Dans le cas de troubles psychiques, les facteurs de risque au travail sont multiples: charge de travail élevée, manque d’autonomie et de liberté d’expression dans le travail, une insécurité d’emploi et une insécurité financière, et l’utilisation de technologies qui augmentent le contrôle et la charge de travail. Ces facteurs de risque ne diminuent certainement pas en Belgique, bien au contraire.

Le travail qui rend malade

Depuis le début des mesures en 1995, la charge de travail a considérablement augmenté dans de nombreux secteurs, tandis que l’autonomie au travail permettant de faire face à cette charge de travail de manière relativement saine ne s’est guère améliorée. Aujourd’hui, les employeurs utilisent déjà des technologies numériques pour mesurer ou contrôler le travail ou le comportement d’un tiers des travailleurs belges.

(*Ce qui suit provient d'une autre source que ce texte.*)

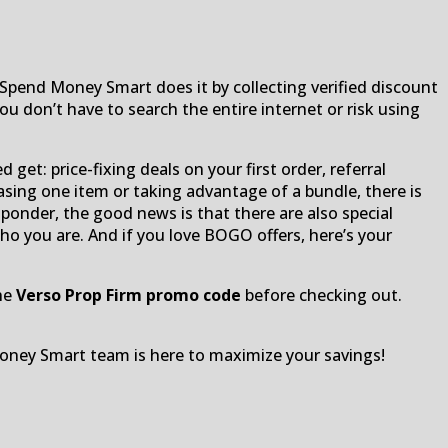
Spend Money Smart does it by collecting verified discount
 don’t have to search the entire internet or risk using
get: price-fixing deals on your first order, referral
asing one item or taking advantage of a bundle, there is
responder, the good news is that there are also special
ho you are. And if you love BOGO offers, here’s your
the
Verso Prop Firm promo code
before checking out.
oney Smart team is here to maximize your savings!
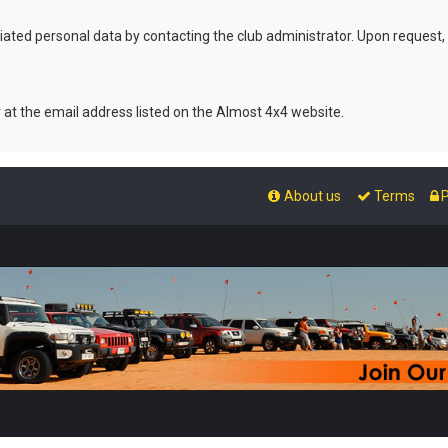
ated personal data by contacting the club administrator. Upon request,
r at the email address listed on the Almost 4x4 website.
About us
Terms
P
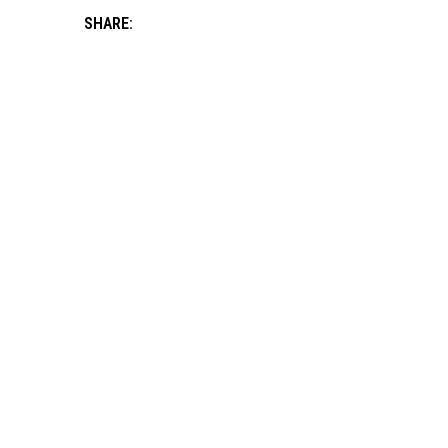
SHARE:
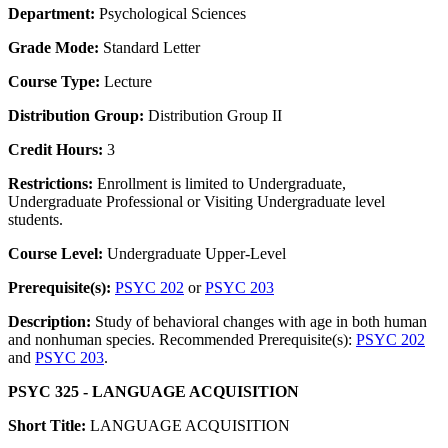
Department:
Psychological Sciences
Grade Mode:
Standard Letter
Course Type:
Lecture
Distribution Group:
Distribution Group II
Credit Hours:
3
Restrictions:
Enrollment is limited to Undergraduate,
Undergraduate Professional or Visiting Undergraduate level
students.
Course Level:
Undergraduate Upper-Level
Prerequisite(s):
PSYC 202
or
PSYC 203
Description:
Study of behavioral changes with age in both human
and nonhuman species. Recommended Prerequisite(s):
PSYC 202
and
PSYC 203
.
PSYC 325 - LANGUAGE ACQUISITION
Short Title:
LANGUAGE ACQUISITION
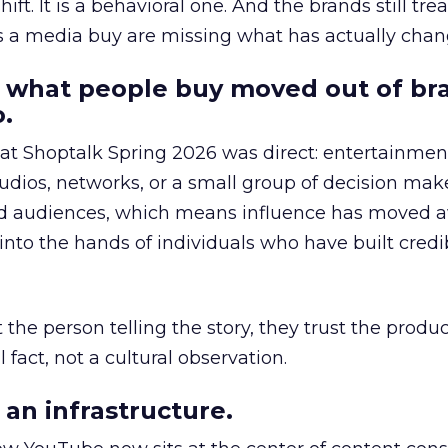
hift. It is a behavioral one. And the brands still tre
as a media buy are missing what has actually chan
 what people buy moved out of br
.
 at Shoptalk Spring 2026 was direct: entertainment
udios, networks, or a small group of decision maker
nd audiences, which means influence has moved 
to the hands of individuals who have built credib
he person telling the story, they trust the produc
 fact, not a cultural observation.
an infrastructure.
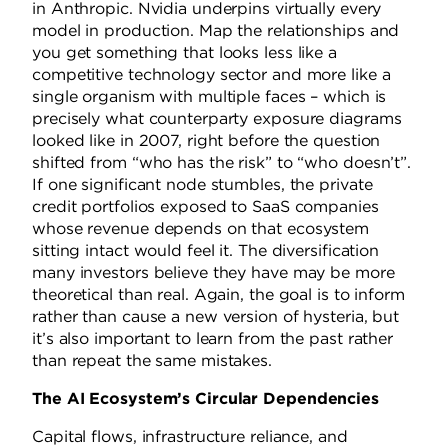
in Anthropic. Nvidia underpins virtually every
model in production. Map the relationships and
you get something that looks less like a
competitive technology sector and more like a
single organism with multiple faces – which is
precisely what counterparty exposure diagrams
looked like in 2007, right before the question
shifted from “who has the risk” to “who doesn’t”.
If one significant node stumbles, the private
credit portfolios exposed to SaaS companies
whose revenue depends on that ecosystem
sitting intact would feel it. The diversification
many investors believe they have may be more
theoretical than real. Again, the goal is to inform
rather than cause a new version of hysteria, but
it’s also important to learn from the past rather
than repeat the same mistakes.
The AI Ecosystem’s Circular Dependencies
Capital flows, infrastructure reliance, and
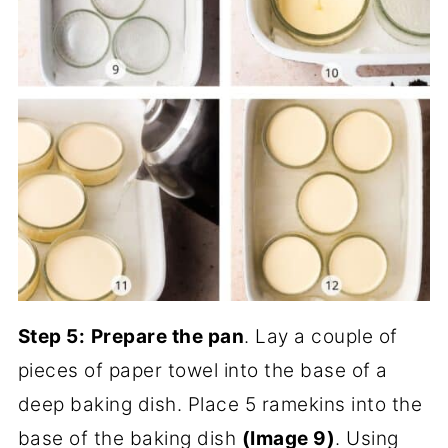
Step 5:
Prepare the pan
. Lay a couple of
pieces of paper towel into the base of a
deep baking dish. Place 5 ramekins into the
base of the baking dish
(Image 9)
. Using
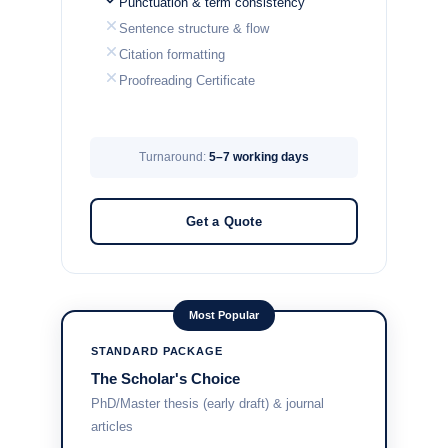
Punctuation & term consistency
Sentence structure & flow
Citation formatting
Proofreading Certificate
Turnaround:
5–7 working days
Get a Quote
Most Popular
STANDARD PACKAGE
The Scholar's Choice
PhD/Master thesis (early draft) & journal
articles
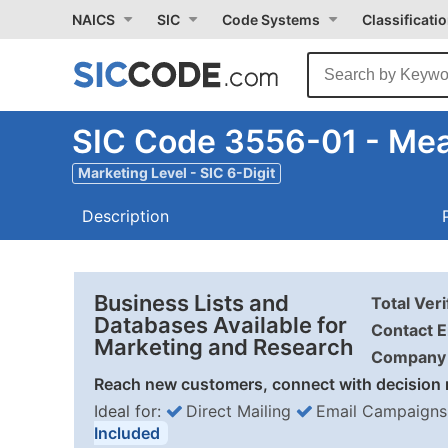
NAICS
SIC
Code Systems
Classificati
SIC Code 3556-01 - Mea
Marketing Level - SIC 6-Digit
Description
Business Lists and
Total Ver
Databases Available for
Contact E
Marketing and Research
Company 
Reach new customers, connect with decision 
Ideal for:
Direct Mailing
Email Campaigns
Included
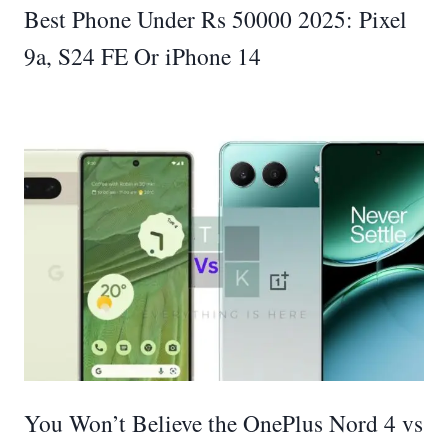
Best Phone Under Rs 50000 2025: Pixel
9a, S24 FE Or iPhone 14
You Won’t Believe the OnePlus Nord 4 vs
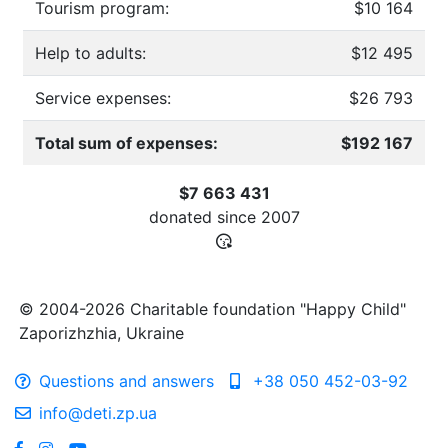
Tourism program:
$10 164
Help to adults:
$12 495
Service expenses:
$26 793
Total sum of expenses:
$192 167
$7 663 431
donated since
2007
© 2004-2026 Charitable foundation "Happy Child"
Zaporizhzhia, Ukraine
Questions and answers
+38 050 452-03-92
info@deti.zp.ua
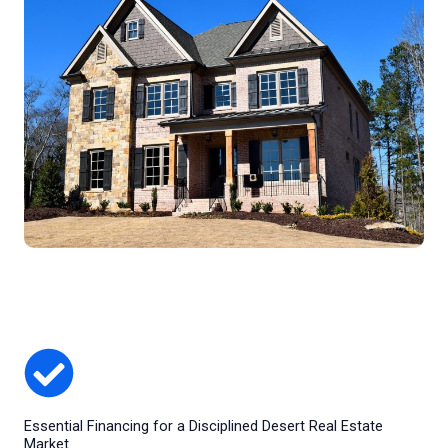
Essential Financing for a Disciplined Desert Real Estate
Market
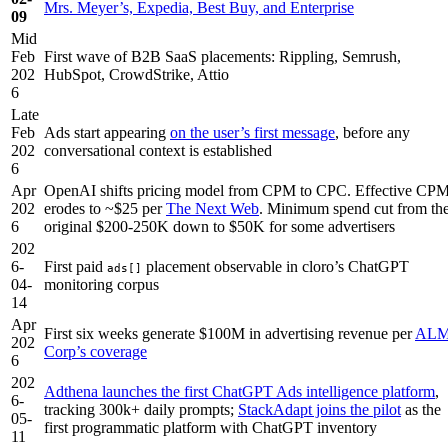
Mrs. Meyer’s, Expedia, Best Buy, and Enterprise
09
Mid
Feb
First wave of B2B SaaS placements: Rippling, Semrush,
202
HubSpot, CrowdStrike, Attio
6
Late
Feb
Ads start appearing
on the user’s first message
, before any
202
conversational context is established
6
Apr
OpenAI shifts pricing model from CPM to CPC. Effective CP
202
erodes to ~$25 per
The Next Web
. Minimum spend cut from th
6
original $200-250K down to $50K for some advertisers
202
6-
First paid
placement observable in cloro’s ChatGPT
ads[]
04-
monitoring corpus
14
Apr
First six weeks generate $100M in advertising revenue per
AL
202
Corp’s coverage
6
202
Adthena launches the first ChatGPT Ads intelligence platform
,
6-
tracking 300k+ daily prompts;
StackAdapt joins the pilot
as the
05-
first programmatic platform with ChatGPT inventory
11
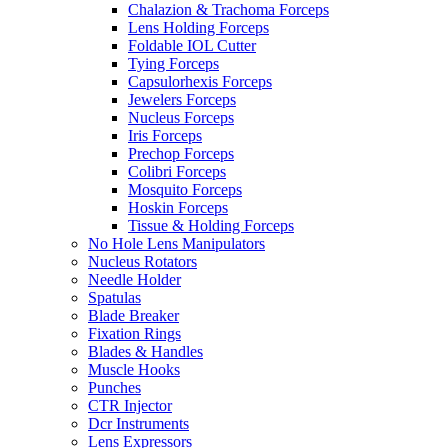
Chalazion & Trachoma Forceps
Lens Holding Forceps
Foldable IOL Cutter
Tying Forceps
Capsulorhexis Forceps
Jewelers Forceps
Nucleus Forceps
Iris Forceps
Prechop Forceps
Colibri Forceps
Mosquito Forceps
Hoskin Forceps
Tissue & Holding Forceps
No Hole Lens Manipulators
Nucleus Rotators
Needle Holder
Spatulas
Blade Breaker
Fixation Rings
Blades & Handles
Muscle Hooks
Punches
CTR Injector
Dcr Instruments
Lens Expressors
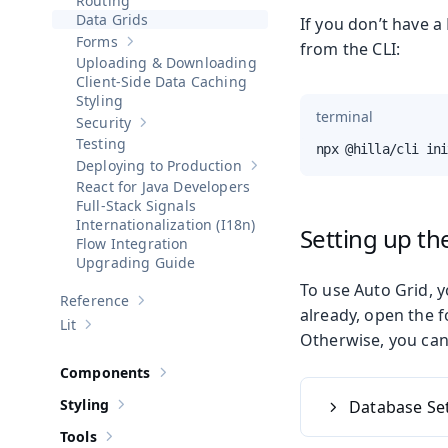
Routing
Data Grids
If you don’t have a
Forms
from the CLI:
Show sub-pages of
Forms
Uploading & Downloading
Client-Side Data Caching
Styling
terminal
Security
Show sub-pages of
Security
Testing
npx @hilla/cli ini
Deploying to Production
Show sub-pages of
Deploying to 
React for Java Developers
Full-Stack Signals
Internationalization (I18n)
Setting up t
Flow Integration
Upgrading Guide
To use Auto Grid, y
Reference
Show sub-pages of
Reference
already, open the 
Lit
Show sub-pages of
Lit
Otherwise, you can 
Components
Show sub-pages of
Components
Styling
Database Se
Show sub-pages of
Styling
Tools
Show sub-pages of
Tools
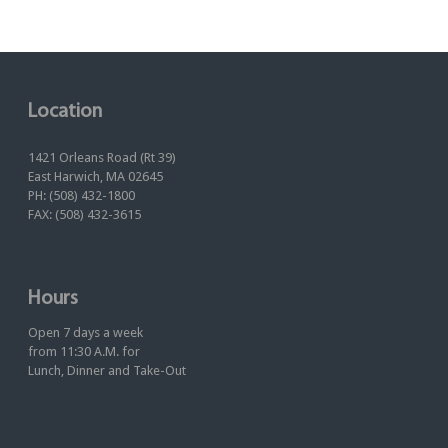
Location
1421 Orleans Road (Rt 39)
East Harwich, MA 02645
PH: (508) 432-1800
FAX: (508) 432-3615
Hours
Open 7 days a week
from 11:30 A.M. for
Lunch, Dinner and Take-Out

Pour 56% des travailleurs, ces technologies numériques déterminent le rythme de travail et 40% disent qu’elles augmentent encore la charge de travail. Par conséquent, la proportion de travailleurs souffrant de stress, d’anxiété ou de dépression est une fois et demie plus élevée sur les lieux de travail où l’employeur fait appel à de telles technologies (de contrôle).
Devoir faire de plus en plus de choses, de plus en plus vite, ne pas être autorisé à décider soi-même de la manière de le faire, et être contrôlé par une technologie qui garde un œil sur la manière dont on travaille: c’est du travail qui rend malade, qui nuit au bien-être mental et qui conduit finalement à la MLD.

Une personne sur cinq exerce un travail physiquement exigeant

Malgré l’utilisation accrue de la technologie au travail, l’exposition au travail physiquement exigeant et insalubre n’a pas diminué. Alors que la technologie allège ou élimine certains emplois physiquement exigeants, de tels emplois sont en augmentation dans d’autres secteurs.

En moyenne, un travailleur belge sur cinq déclare effectuer un travail physiquement lourd pendant au moins la moitié de son temps de travail. Ce pourcentage est encore plus élevé dans les secteurs industriels (23%) et dans le secteur des soins (29%). Ces travailleurs sont presque trois fois plus susceptibles de souffrir d’une incapacité, d’un trouble ou d’une MLD que les travailleurs qui n’exercent pas de travail physique lourd.
À l’heure actuelle, quelque 600.000 travailleurs en Belgique occupent de tels emplois. Si, en tant que société, nous permettons aux employeurs de continuer à exposer leurs travailleurs à de tels facteurs de risques de troubles musculosquelettiques à grande échelle, nous ne devrions pas être surpris que quelque 150.000 d’entre eux finissent par tomber malades de longue durée.